Quel type de relation cherchez-vous à établir avec vos auteurs, et comment envisagez-vous la question de la collaboration avec les écrivains émergents et de leur implication dans le processus éditorial ?

- Loreto] : Avec les auteurs étrangers, il est très difficile d'établir une relation, car tous les arrangements se font par l'intermédiaire d'agences littéraires ou de la maison d'édition d'origine. Il s'agit généralement d'auteurs qui ont déjà une carrière plus ou moins consolidée dans leur pays.

Mais nous prévoyons de nous concentrer sur les auteurs émergents et hispanophones à l'avenir. Il n'y a pas encore de date précise pour cela. Nous voulons attendre que la maison d'édition ait un peu plus d'expérience, notamment parce que le processus consistant à choisir une œuvre déjà publiée et achevée et à la traduire est très différent du travail consistant à recevoir, sélectionner et éditer un manuscrit original.

Quelle est votre vision à long terme pour la maison d'édition, comment pensez-vous que votre catalogue évoluera dans les années à venir et quel type d'impact souhaitez-vous avoir sur le monde de l'édition et sur les lecteurs ?

- [Peter] : Comme Rick Blaine dans "Casablanca", nous ne planifions pas si longtemps à l'avance.
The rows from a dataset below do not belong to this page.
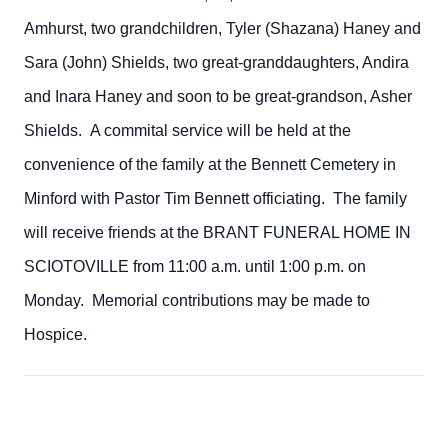
Amhurst, two grandchildren, Tyler (Shazana) Haney and
Sara (John) Shields, two great-granddaughters, Andira
and Inara Haney and soon to be great-grandson, Asher
Shields. A commital service will be held at the
convenience of the family at the Bennett Cemetery in
Minford with Pastor Tim Bennett officiating. The family
will receive friends at the BRANT FUNERAL HOME IN
SCIOTOVILLE from 11:00 a.m. until 1:00 p.m. on
Monday. Memorial contributions may be made to
Hospice.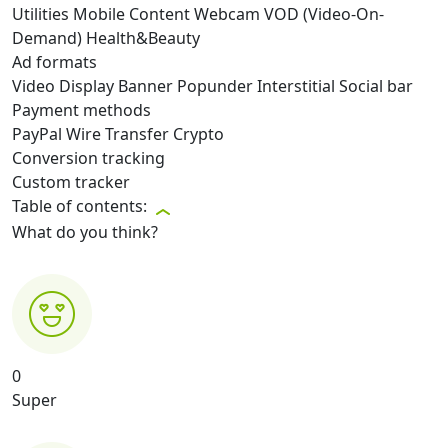
Utilities
Mobile Content
Webcam
VOD (Video-On-
Demand)
Health&Beauty
Ad formats
Video
Display
Banner
Popunder
Interstitial
Social bar
Payment methods
PayPal
Wire Transfer
Crypto
Conversion tracking
Custom tracker
Table of contents:
What do you think?
0
Super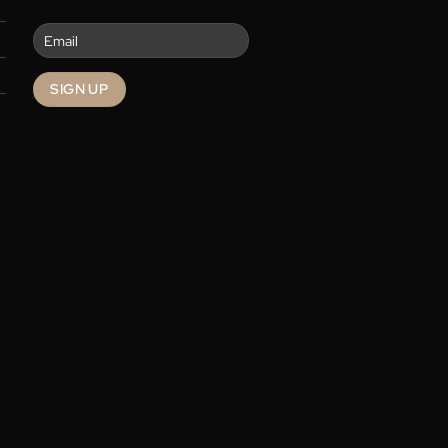
re
Contact
Enter your email to get the latest
deals and promotions.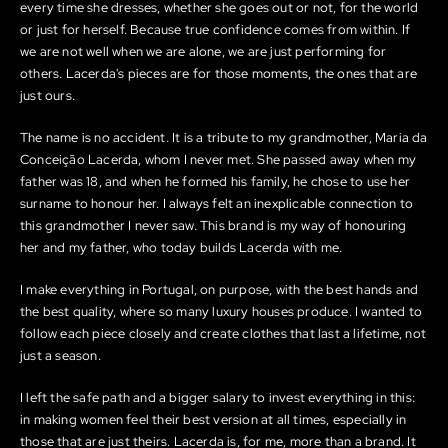
every time she dresses, whether she goes out or not, for the world
or just for herself. Because true confidence comes from within. If
we are not well when we are alone, we are just performing for
others. Lacerda's pieces are for those moments, the ones that are
just ours.
The name is no accident. It is a tribute to my grandmother, Maria da
Conceição Lacerda, whom I never met. She passed away when my
father was 18, and when he formed his family, he chose to use her
surname to honour her. I always felt an inexplicable connection to
this grandmother I never saw. This brand is my way of honouring
her and my father, who today builds Lacerda with me.
I make everything in Portugal, on purpose, with the best hands and
the best quality, where so many luxury houses produce. I wanted to
follow each piece closely and create clothes that last a lifetime, not
just a season.
I left the safe path and a bigger salary to invest everything in this:
in making women feel their best version at all times, especially in
those that are just theirs. Lacerda is, for me, more than a brand. It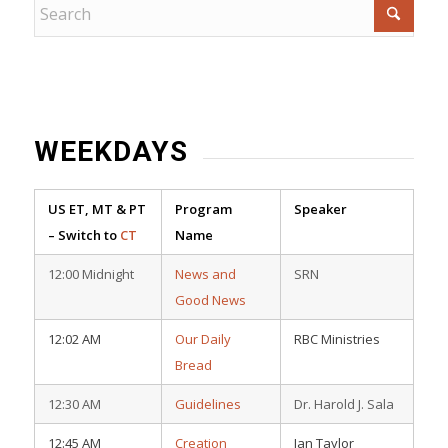
WEEKDAYS
US ET, MT & PT
Program
Speaker
– Switch to
CT
Name
12:00 Midnight
News and
SRN
Good News
12:02 AM
Our Daily
RBC Ministries
Bread
12:30 AM
Guidelines
Dr. Harold J. Sala
12:45 AM
Creation
Ian Taylor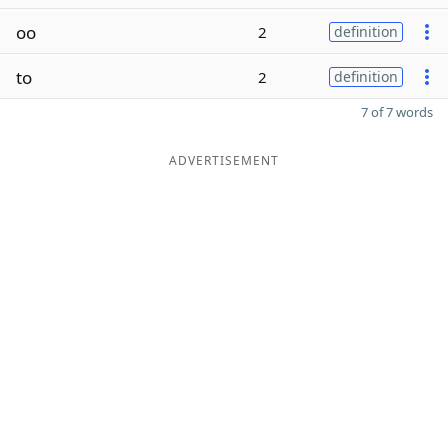
oo
2
definition
to
2
definition
7 of 7 words
ADVERTISEMENT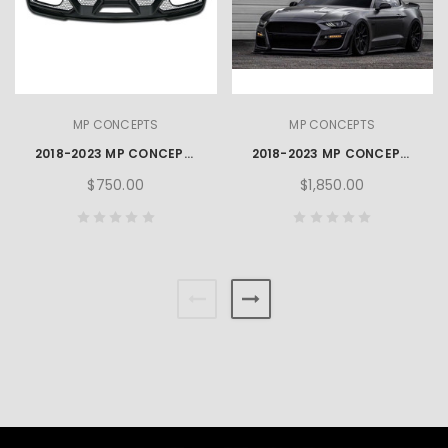
MP CONCEPTS
MP CONCEPTS
2018-2023 MP CONCEPTS GT500 STYLE MUSTANG REAR DIFFUSER
2018-2023 MP CONCEPTS GT500 STYLE MUSTANG FRONT BUMPER
$750.00
$1,850.00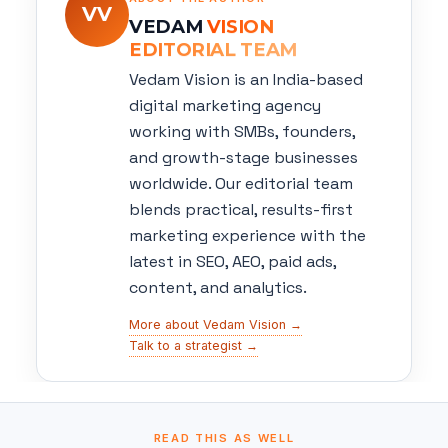
VV
VEDAM
VISION
EDITORIAL TEAM
Vedam Vision is an India-based
digital marketing agency
working with SMBs, founders,
and growth-stage businesses
worldwide. Our editorial team
blends practical, results-first
marketing experience with the
latest in SEO, AEO, paid ads,
content, and analytics.
More about Vedam Vision →
Talk to a strategist →
READ THIS AS WELL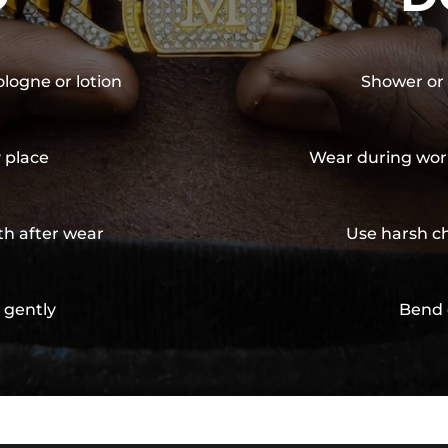
ologne or lotion
Shower or 
y place
Wear during wor
th after wear
Use harsh ch
 gently
Bend 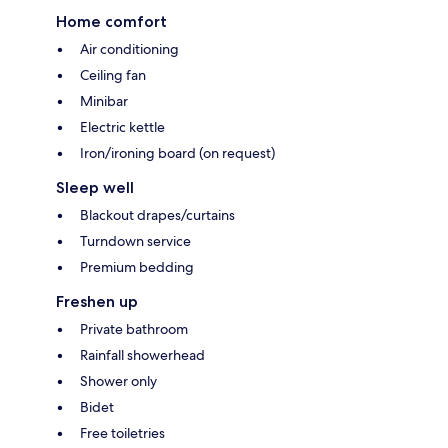
Home comfort
Air conditioning
Ceiling fan
Minibar
Electric kettle
Iron/ironing board (on request)
Sleep well
Blackout drapes/curtains
Turndown service
Premium bedding
Freshen up
Private bathroom
Rainfall showerhead
Shower only
Bidet
Free toiletries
Je dis cela à moitié en plaisantant, mais aussi à moitié sérieusement. Nous sommes pleinement conscients qu'Érase n'est qu'une goutte d'eau dans un vaste océan éditorial, un David face à une armée de Goliaths. C'est pourquoi, plutôt que d'avoir une vision de ce que nous voulons être dans le futur, nous travaillons toujours avec l'esprit et le cœur fixés sur une mission, sur ce que nous devons être aujourd'hui, chaque jour, dans le présent.

Nous avons une longue liste de livres que nous aimerions traduire et publier, des livres que nous voulons voir publiés en espagnol depuis des années. Mais nous avançons pas à pas. Chaque ouvrage que nous publions est comme un "enfant de papier", un cadeau pour nous et, nous l'espérons, pour nos lecteurs. Si un seul de nos livres donne à un enfant l'envie de devenir un héros, ou à un jeune de retrouver son sens de l'émerveillement face à la réalité, ou à une famille de se retrouver soir après soir pour apprécier une histoire lue à haute voix, alors notre travail n'aura pas été vain.